■ WHAT YOU HAVE TO DO ■
Rewrite the material below, replacing "directory" with "folder" everywhere and changing nothing else. Leave out the pictures.

PROVIDED DATA START

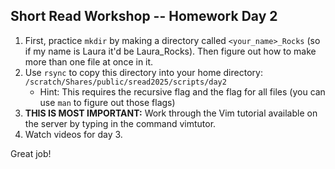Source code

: ## Short Read Workshop -- Homework Day 2

1. First, practice `mkdir` by making a directory called `<your_name>_Rocks` (so if my name is Laura it'd be Laura_Rocks). Then figure out how to make more than one file at once in it.
2. Use `rsync` to copy this directory into your home directory: `/scratch/Shares/public/sread2025/scripts/day2` 
	- Hint: This requires the recursive flag and the flag for all files (you can use `man` to figure out those flags)
3. **THIS IS MOST IMPORTANT:** Work through the Vim tutorial available on the server by typing in the command vimtutor.
4. Watch videos for day 3.

Great job!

PROVIDED DATA END

■ SOLUTION TO THIS PROBLEM ■
Source code

: ## Short Read Workshop -- Homework Day 2

1. First, practice `mkdir` by making a folder called `<your_name>_Rocks` (so if my name is Laura it'd be Laura_Rocks). Then figure out how to make more than one file at once in it.
2. Use `rsync` to copy this folder into your home folder: `/scratch/Shares/public/sread2025/scripts/day2` 
	- Hint: This requires the recursive flag and the flag for all files (you can use `man` to figure out those flags)
3. **THIS IS MOST IMPORTANT:** Work through the Vim tutorial available on the server by typing in the command vimtutor.
4. Watch videos for day 3.

Great job!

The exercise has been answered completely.